I have looked at one of their recent newsletters, on which she has a prominent piece. We are not under any impression that she is a bad breeder, as evidently she is experienced etc. but we wonder whether perhaps she is just not good on communication? Even so, now 4 months down the line, we know no more than we did when we exchanged money.


----------



## havoc (Dec 8, 2008)

In order to keep your deposit the breeder will have to show that they are out of pocket for exactly the £100 they think they're going to keep. I know breeders say deposits are non-refundable and they get away with it when nobody calls them to account but it's a very dodgy practice and wouldn't hold up in most cases. In this particular instance it's beyond dodgy to take a deposit for something which doesn't even exist.


----------



## QOTN (Jan 3, 2014)

If the deposit was paid by bank transfer, what written agreement did you have with the breeder?


----------



## Jimjamming (May 9, 2016)

QOTN said:


> If the deposit was paid by bank transfer, what written agreement did you have with the breeder?

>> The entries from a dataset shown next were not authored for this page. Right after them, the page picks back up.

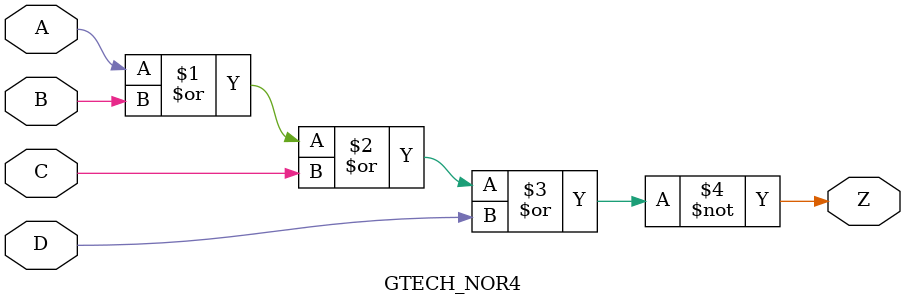
<source format=v>



module GTECH_NOR4 (A, B, C, D, Z);  
	input A, B, C, D;
	output Z;

	assign Z = ~(A | B | C | D);
endmodule




</source>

I would have to ask my partner about this, but as far as I'm aware we had no written agreement. We responded to the ad on Pets4Homes, and went from there. It was my partner that dealt with it though, so on that side of things I'm not 100%


----------



## havoc (Dec 8, 2008)

_Obviously £100 isn't going to break the bank, but we don't feel as though we've been treated well._
It may not break the bank for you but it is a sign that the breeder is probably sailing very close to the wind financially. Would you really want a kitten from someone who needs to rake in deposits like that and keep the money when they don't even have the likelihood of kittens in the near future? Breeding is a very uncertain business - that's exactly why you should never pay a deposit except to reserve a particular kitten which you've seen and chosen. You don't pay a deposit to DFS because you may buy a sofa from them at sometime if and when they happen to have one you like.


----------



## OrientalSlave (Jan 26, 2012)

If the advert is still there take a screen shot of it.


----------



## Catharinem (Dec 17, 2014)

I've never heard of anyone taking deposits this way. I have a waiting list of interested people, when I have a litter born safely I contact to say how many girls and boys I have, then again once points show their colour. I wouldn't dream of taking a deposit until the kitten had been viewed, at at least 7 weeks for character to start showing. Then homed after 2 x vaccs and a microchip. I take deposit at first viewing, at point an individual, identified kitten is reserved.


----------



## pennycat (Jan 5, 2016)

Oh dear. I would suggest a strongly worded letter asking for details of their address "to ensure that your small claims form is served on them." Hopefully that will be enough to get your deposit back... whether you actually want to go through all that over £100 is another matter though


----------



## pennycat (Jan 5, 2016)

Jimjamming said:


> I would have to ask my partner about this, but as far as I'm aware we had no written agreement. We responded to the ad on Pets4Homes, and went from there. It was my partner that dealt with it though, so on that side of things I'm not 100%


You don't need a formal contract - an email or a text with regard to the £100 deposit is enough.


----------